» WHAT TO DO
A precise repetition of every line below is the required answer.

» EXCERPTED RECORDS
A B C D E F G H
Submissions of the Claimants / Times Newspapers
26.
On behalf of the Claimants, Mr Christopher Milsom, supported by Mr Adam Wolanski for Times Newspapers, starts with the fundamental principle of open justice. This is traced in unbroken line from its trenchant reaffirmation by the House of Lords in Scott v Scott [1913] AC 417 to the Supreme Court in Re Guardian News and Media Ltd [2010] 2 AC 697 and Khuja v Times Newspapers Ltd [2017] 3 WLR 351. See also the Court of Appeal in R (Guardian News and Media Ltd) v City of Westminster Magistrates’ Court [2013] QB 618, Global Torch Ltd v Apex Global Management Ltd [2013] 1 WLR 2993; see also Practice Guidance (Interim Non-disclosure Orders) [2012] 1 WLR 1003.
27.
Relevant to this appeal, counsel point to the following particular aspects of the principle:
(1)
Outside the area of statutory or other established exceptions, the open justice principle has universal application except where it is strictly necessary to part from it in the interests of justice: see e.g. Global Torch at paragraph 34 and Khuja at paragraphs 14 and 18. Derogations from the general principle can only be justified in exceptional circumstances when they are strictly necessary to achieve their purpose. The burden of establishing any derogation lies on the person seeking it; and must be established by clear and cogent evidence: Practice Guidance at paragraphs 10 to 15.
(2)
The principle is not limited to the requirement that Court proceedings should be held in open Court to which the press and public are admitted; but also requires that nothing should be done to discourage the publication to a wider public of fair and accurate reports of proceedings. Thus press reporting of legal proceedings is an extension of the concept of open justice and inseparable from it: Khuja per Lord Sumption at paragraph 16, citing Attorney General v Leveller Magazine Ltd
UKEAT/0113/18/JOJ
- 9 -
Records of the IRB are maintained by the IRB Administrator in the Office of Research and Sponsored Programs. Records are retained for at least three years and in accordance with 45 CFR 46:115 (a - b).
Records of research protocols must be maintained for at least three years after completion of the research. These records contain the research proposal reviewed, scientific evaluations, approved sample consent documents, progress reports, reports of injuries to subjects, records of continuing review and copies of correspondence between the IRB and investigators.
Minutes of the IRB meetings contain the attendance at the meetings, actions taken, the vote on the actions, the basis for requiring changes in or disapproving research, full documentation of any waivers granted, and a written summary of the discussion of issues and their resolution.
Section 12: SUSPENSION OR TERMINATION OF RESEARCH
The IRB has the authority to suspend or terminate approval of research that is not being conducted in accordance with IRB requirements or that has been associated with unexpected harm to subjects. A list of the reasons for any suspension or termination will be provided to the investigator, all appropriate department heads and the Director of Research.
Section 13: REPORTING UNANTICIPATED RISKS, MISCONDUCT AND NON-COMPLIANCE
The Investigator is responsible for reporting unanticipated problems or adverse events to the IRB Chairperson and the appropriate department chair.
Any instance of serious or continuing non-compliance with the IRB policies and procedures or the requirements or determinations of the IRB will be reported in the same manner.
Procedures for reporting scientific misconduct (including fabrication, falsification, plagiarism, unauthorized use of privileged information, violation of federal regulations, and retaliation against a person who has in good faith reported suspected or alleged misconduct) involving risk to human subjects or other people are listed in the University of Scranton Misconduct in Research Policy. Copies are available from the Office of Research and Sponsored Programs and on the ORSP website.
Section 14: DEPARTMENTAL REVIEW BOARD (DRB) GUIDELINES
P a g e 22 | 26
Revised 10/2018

» EXERCISE RESPONSE
A B C D E F G H
Submissions of the Claimants / Times Newspapers
26.
On behalf of the Claimants, Mr Christopher Milsom, supported by Mr Adam Wolanski for Times Newspapers, starts with the fundamental principle of open justice. This is traced in unbroken line from its trenchant reaffirmation by the House of Lords in Scott v Scott [1913] AC 417 to the Supreme Court in Re Guardian News and Media Ltd [2010] 2 AC 697 and Khuja v Times Newspapers Ltd [2017] 3 WLR 351. See also the Court of Appeal in R (Guardian News and Media Ltd) v City of Westminster Magistrates’ Court [2013] QB 618, Global Torch Ltd v Apex Global Management Ltd [2013] 1 WLR 2993; see also Practice Guidance (Interim Non-disclosure Orders) [2012] 1 WLR 1003.
27.
Relevant to this appeal, counsel point to the following particular aspects of the principle:
(1)
Outside the area of statutory or other established exceptions, the open justice principle has universal application except where it is strictly necessary to part from it in the interests of justice: see e.g. Global Torch at paragraph 34 and Khuja at paragraphs 14 and 18. Derogations from the general principle can only be justified in exceptional circumstances when they are strictly necessary to achieve their purpose. The burden of establishing any derogation lies on the person seeking it; and must be established by clear and cogent evidence: Practice Guidance at paragraphs 10 to 15.
(2)
The principle is not limited to the requirement that Court proceedings should be held in open Court to which the press and public are admitted; but also requires that nothing should be done to discourage the publication to a wider public of fair and accurate reports of proceedings. Thus press reporting of legal proceedings is an extension of the concept of open justice and inseparable from it: Khuja per Lord Sumption at paragraph 16, citing Attorney General v Leveller Magazine Ltd
UKEAT/0113/18/JOJ
- 9 -
Records of the IRB are maintained by the IRB Administrator in the Office of Research and Sponsored Programs. Records are retained for at least three years and in accordance with 45 CFR 46:115 (a - b).
Records of research protocols must be maintained for at least three years after completion of the research. These records contain the research proposal reviewed, scientific evaluations, approved sample consent documents, progress reports, reports of injuries to subjects, records of continuing review and copies of correspondence between the IRB and investigators.
Minutes of the IRB meetings contain the attendance at the meetings, actions taken, the vote on the actions, the basis for requiring changes in or disapproving research, full documentation of any waivers granted, and a written summary of the discussion of issues and their resolution.
Section 12: SUSPENSION OR TERMINATION OF RESEARCH
The IRB has the authority to suspend or terminate approval of research that is not being conducted in accordance with IRB requirements or that has been associated with unexpected harm to subjects. A list of the reasons for any suspension or termination will be provided to the investigator, all appropriate department heads and the Director of Research.
Section 13: REPORTING UNANTICIPATED RISKS, MISCONDUCT AND NON-COMPLIANCE
The Investigator is responsible for reporting unanticipated problems or adverse events to the IRB Chairperson and the appropriate department chair.
Any instance of serious or continuing non-compliance with the IRB policies and procedures or the requirements or determinations of the IRB will be reported in the same manner.
Procedures for reporting scientific misconduct (including fabrication, falsification, plagiarism, unauthorized use of privileged information, violation of federal regulations, and retaliation against a person who has in good faith reported suspected or alleged misconduct) involving risk to human subjects or other people are listed in the University of Scranton Misconduct in Research Policy. Copies are available from the Office of Research and Sponsored Programs and on the ORSP website.
Section 14: DEPARTMENTAL REVIEW BOARD (DRB) GUIDELINES
P a g e 22 | 26
Revised 10/2018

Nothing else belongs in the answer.